FireFly Space Systems, a startup space-launch company based in Austin, Texas, has officially announced its first product — a small-satellite launcher called FireFly Alpha, designed to place 400 kilograms (880 pounds) into Low Earth Orbit.
Firefly Space Systems, which also maintains a facility in Hawthorne, California, was founded by veterans of the emerging commercial space industry. CEO Thomas Markusic formerly served as vice-president of propulsion at Virgin Galactic, senior Systems engineer at Blue Origin, and principle propulsion engineer and test-site director at SpaceX.
Firefly Space Systems, which completed a seed-funding round in January, seeks to “lower the prohibitively high costs of small satellite launches to Low Earth and Sun Synchronous Orbits with the goal of revolutionizing broadband data delivery and earth observation missions.” Firefly will offer small-satellite customers dedicated launches for $8-9 million, according to Markusic.

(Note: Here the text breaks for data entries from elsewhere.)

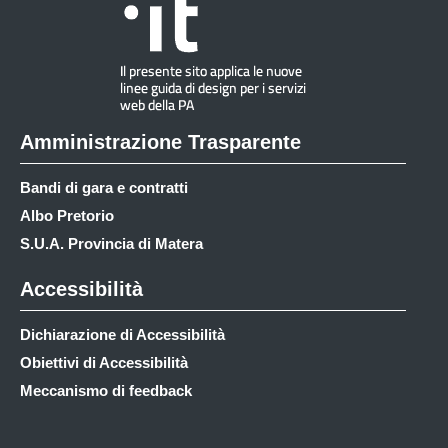
Amministrazione Trasparente
Bandi di gara e contratti
Albo Pretorio
S.U.A. Provincia di Matera
Accessibilità
Dichiarazione di Accessibilità
Obiettivi di Accessibilità
Meccanismo di feedback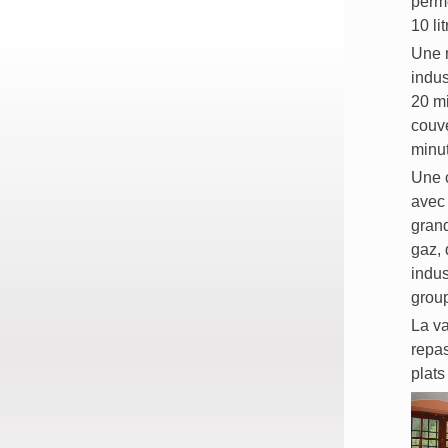
perme
10 li
Une m
indus
20 mi
couv
minu
Une 
avec 
grand
gaz, 
indus
grou
La va
repas
plats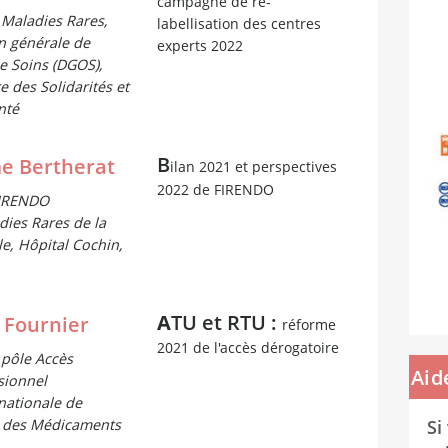
campagne de re-
 Maladies Rares,
labellisation des centres
n générale de
experts 2022
de Soins (DGOS),
e des Solidarités et
nté
B
e Bertherat
ilan 2021 et perspectives
2022 de FIRENDO
 FIRENDO
dies Rares de la
e, Hôpital Cochin,
A
TU et RTU :
 Fournier
réforme
2021 de l'accès dérogatoire
 pôle Accès
Aid
sionnel
nationale de
é des Médicaments
Si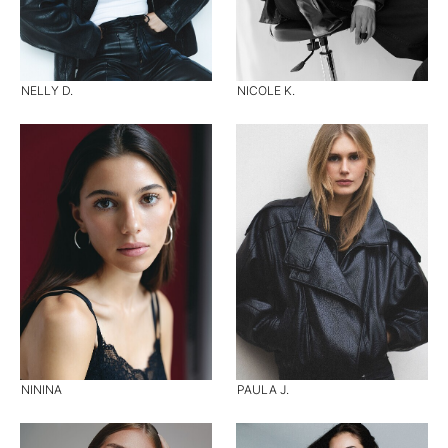
NELLY D.
NICOLE K.
NININA
PAULA J.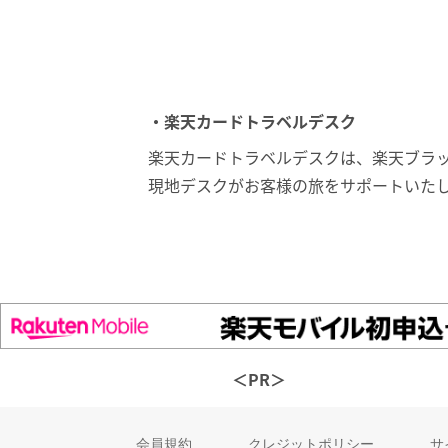
・楽天カードトラベルデスク
楽天カードトラベルデスクは、楽天ブラ
現地デスクがお客様の旅をサポートいた
＜PR＞
会員規約
クレジットポリシー
サ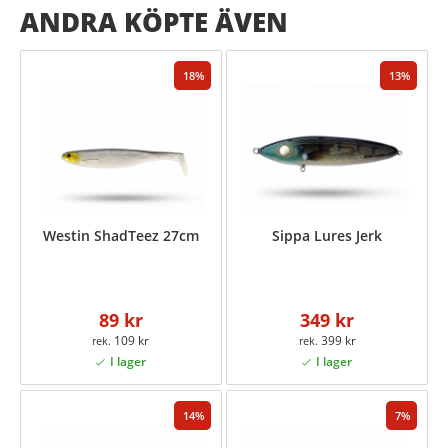
ANDRA KÖPTE ÄVEN
18
13
Westin ShadTeez 27cm
Sippa Lures Jerk
89 kr
349 kr
109 kr
399 kr
14
7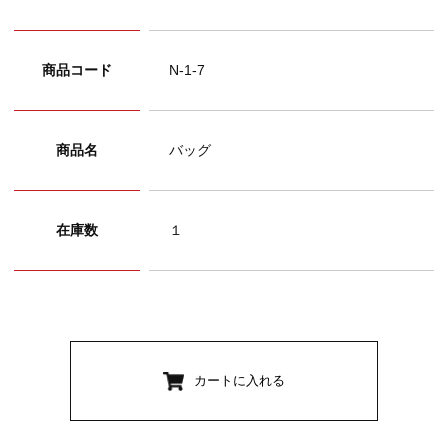
商品コード
N-1-7
商品名
バッグ
在庫数
１
カートに入れる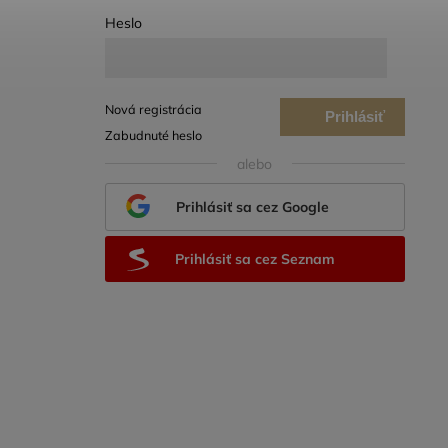
Heslo
Nová registrácia
Prihlásiť
Zabudnuté heslo
sa
alebo
Prihlásiť sa cez Google
Prihlásiť sa cez Seznam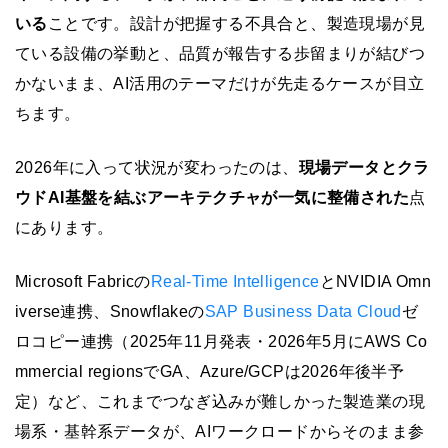
いる
ことです。設計が把握する不具合と、製造現場が見
ている設備の挙動と、品質が報告する歩留まりが結びつ
かないまま、AI活用のテーマだけが先走るケースが目立
ちます。
2026年に入って状況が変わったのは、
現場データとクラ
ウドAI基盤を結ぶアーキテクチャが一気に整備された
点
にあります。
Microsoft Fabricの
Real-Time Intelligence
とNVIDIA Omn
iverse連携、Snowflakeの
SAP Business Data Cloud
ゼ
ロコピー連携（2025年11月発表・2026年5月にAWS Co
mmercial regionsでGA、Azure/GCPは2026年後半予
定）など、これまでつなぎ込みが難しかった製造業の現
場系・基幹系データが、AIワークロードからそのまま参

Firefly Alpha will be a two-stage, single-core rocket. (The artist’s concept shown above is presumably a follow-on version, with two strap-on boosters). In time, Firefly Space Systems intends to evolve its launchers into reusable systems. (See Firefly Space Systems To Pursue Reusable Launcher.)
The first stage, six feet in diameter, will be powered by a pressure-fed liquid-oxygen/methane rocket engine with 90,000-pounds thrust and a specific impulse of 305 seconds. Instead of a conventional bell nozzle, it will use an altitude-compensating aerospike nozzle. An illustration on the Firefly website appears to show an engine with eight combustion chambers.
The second stage, five feet in diameter, will be powered by a pressure-fed LOX/methane engine with a conventional nozzle. The second-stage engine will have thrust of 10,000 pounds and a specific impulse of 335 seconds.
The aerospike-engine concept has been around since the 1960’s but has never been used in an operational vehicle, mainly due to lack of development funding. Aerospike engines have been proposed as powerplants for many design concepts, especially single-stage-to-orbit (SSTO) vehicles.
NASA and Lockheed Martin attempted to develop a linear-aerospike engine for the ill-fated X-33 during the 1990’s. Firefly Alpha is using a more conventional, circular aerospike design. The linear aerospike is more technically challenging because engineers must deal with edge effects, which do no not occur with a symmetrical circular aerospike. (Almost all aerospike designs are circular for that reason. Lockheed’s linear-aerospike design was virtually unique.)